Since Trump has been president, studies show that the overall number of people trying to cross the border has decreased, yet the agency is arresting and deporting more people than ever. According to Vox, “Deportation isn’t new. But ICE has made it a serious threat.” Now that the federal government has created policies involving the separation of immigrant children from their parents, it’s dramatically increased the number of minors who have encountered officials by themselves having to deal with expanded abuses.
Also under the Trump era, a request from the Freedom of Information Act (FOIA) had revealed that ICE has been learning their techniques and tools from a rather questionable source— the Israeli military.
This dangerous collaboration started about three years ago when a former ICE deputy, Peter Edge, involved himself in a delegation to Israel where according to the Jewish Voice for Peace, “US and Israeli officials swapped notes on their shared and devastating goals.” The group behind this arrangement known as the Anti-Defamation League has been speaking out against Trump’s policies involving separating families, but on the other hand, they’ve also been helping ICE and Israeli officials collaborate.
What seems to not make sense here is why the Anti-Defamation League would go against their own goals and create new connections between ICE and Israel?
Immigration lawyer, Altin Nanaj, has been representing victims of the inhumane policies ICE works under saying that “ICE agents may say they’re just doing their job, but so did the Nazis and they were held accountable.” Ironically, President Trump was endorsed by the Border Patrol and ICE Union ahead of the 2016 election, which had never previously endorsed a presidential candidate.
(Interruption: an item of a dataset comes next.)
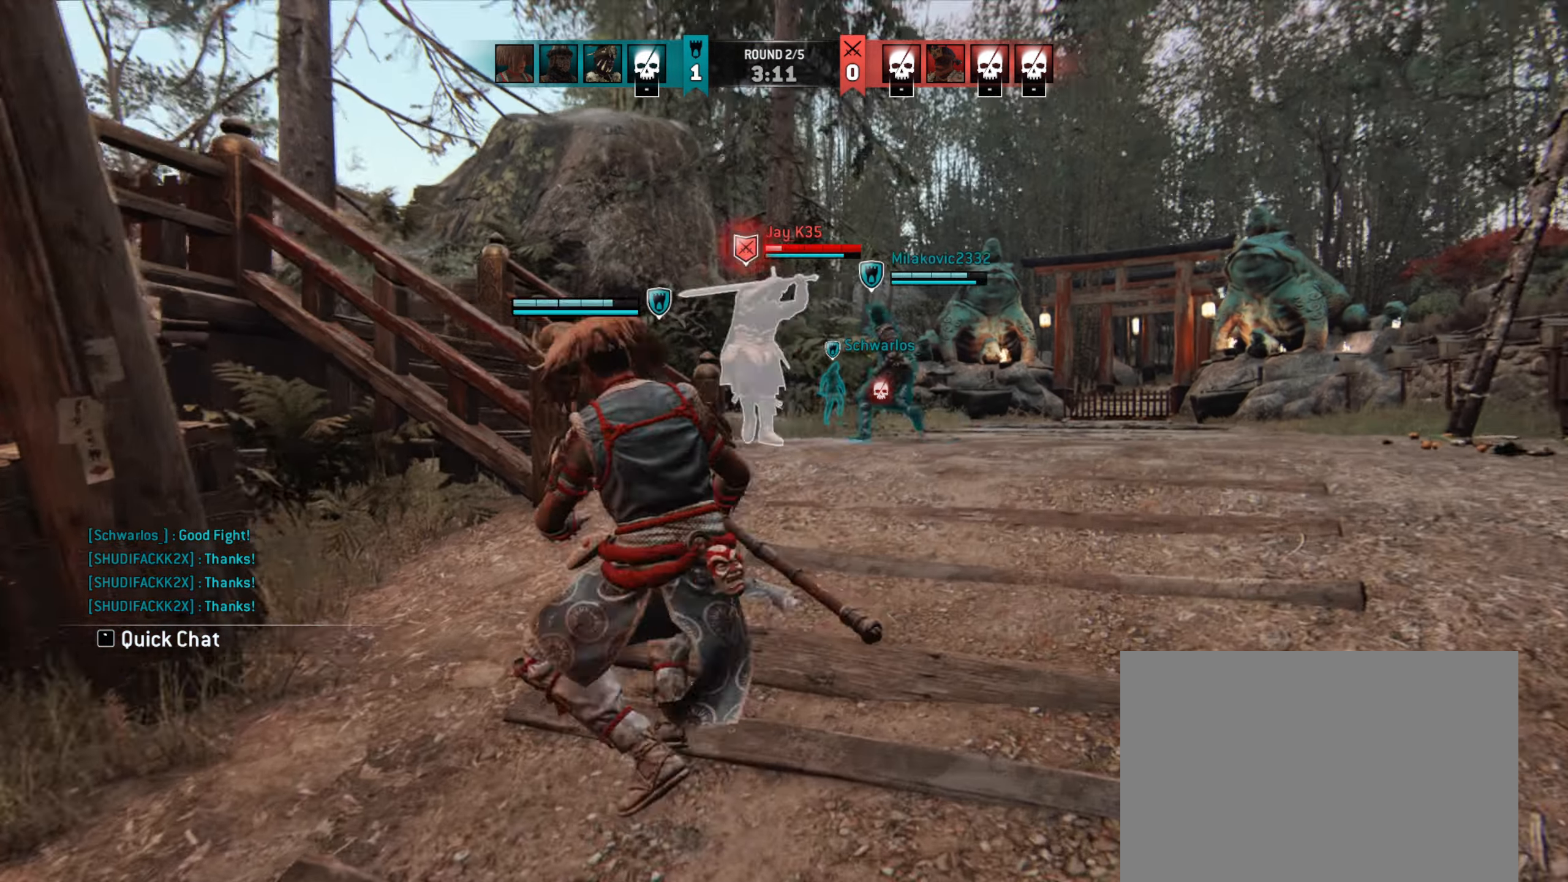
{"keys": ["d"], "mouse": [], "events": [[183, "w", "up"]]}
ACLU writer and border litigation attorney Mitra Ebadolahi, says, “If the abuses were this bad under Obama when the Border Patrol described itself as constrained, imagine how it must be now under Trump, who vowed to unleash the agents to do their jobs.”
There is a public outrage over the Trump administration and their “zero tolerance” policy over border control, separating thousands of families, harshly arresting and interrogating immigrants. ICE has taken the progress it’s made throughout the years under previous presidencies and thrown it out the window now, becoming one of the several fear tactics the Trump administration uses to “get things done.”